Allisons Abgang ist die nächste große Veränderung in den Führungspositionen bei Ferrari, nachdem 2014 mit Maurizio Arrivabene ein neuer Teamchef kam und Fiat-Präsident Sergio Marchionne das Amt des Ferrari-Präsidenten von Luca di Montezemolo übernahm. Marchionne war zuvor wenig bis gar nicht in der Formel 1 aktiv, Arrivabene war beim Tabakriesen Philip Morris in leitender Funktion tätig. Mit Allison verlässt nun die dritte Führungsfigur mit Formel-1-Erfahrung Maranello. Ein Problem?

"Nein, ich denke, wir haben die richtigen Leute an Bord", wiegelt Vettel ab. "Es war viel in den Medien zu lesen über unseren Präsidenten und seine Erwartungen, die er an uns stellt. Aber es ist gut, dass er da ist. Er verbringt viel Zeit in Maranello und pusht das Team hart", lobt der viermalige Weltmeister Marchionne. Dennoch seien die Veränderungen gravierend. "Natürlich ist es eine große Veränderung, die vielleicht nicht unsere Arbeit morgen betrifft, aber die in der Zukunft. Daran gibt es keinen Zweifel, aber ich denke, dass alles in die richtige Richtung läuft", ist Vettel überzeugt.

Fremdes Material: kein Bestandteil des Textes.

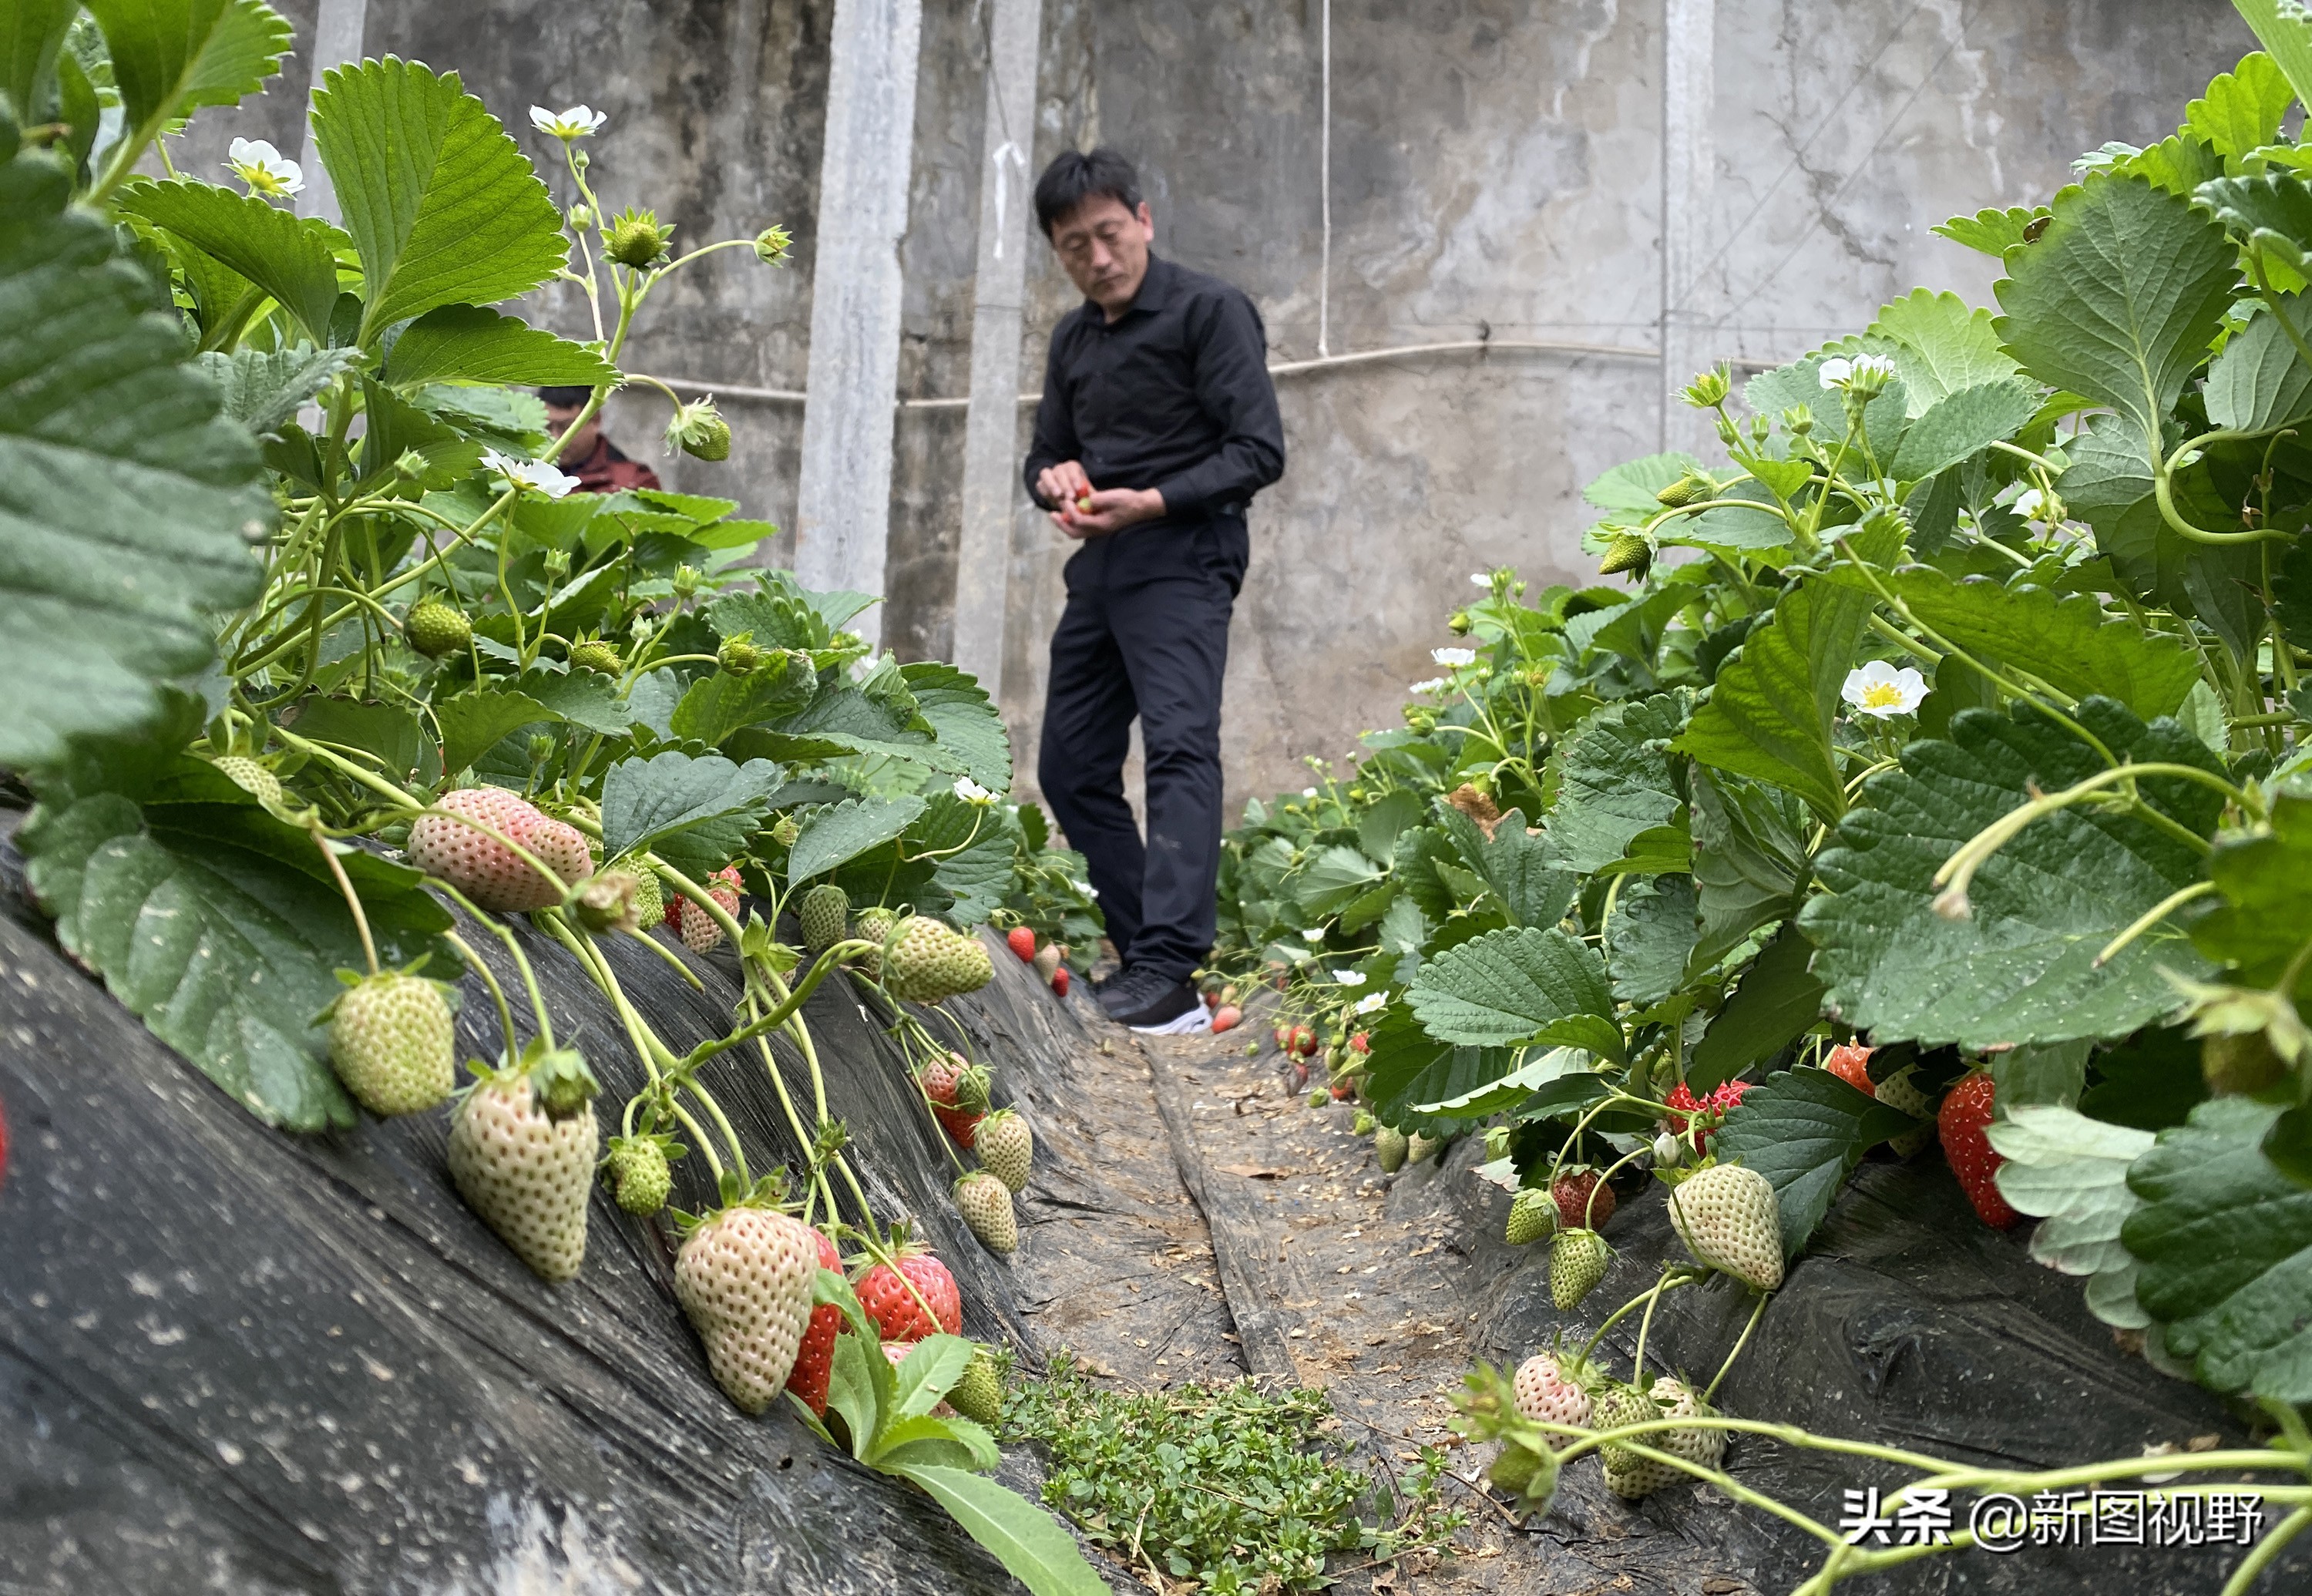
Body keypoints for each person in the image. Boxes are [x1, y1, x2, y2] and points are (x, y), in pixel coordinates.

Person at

Und auch auf Arrivabene lässt Vettel nichts kommen. "Ich bin nicht so tief in der Materie, aber Maurizio ist bereits lange in der Formel 1. Daher glaube ich, dass er das Geschäft sehr gut kennt und einen richtig guten Job macht. So fühlen wir alle im Team. Er ist unser Anführer, er ist der Teamchef und wir sind glücklich, dass er bei uns ist", lässt er keine Diskussionen aufkommen.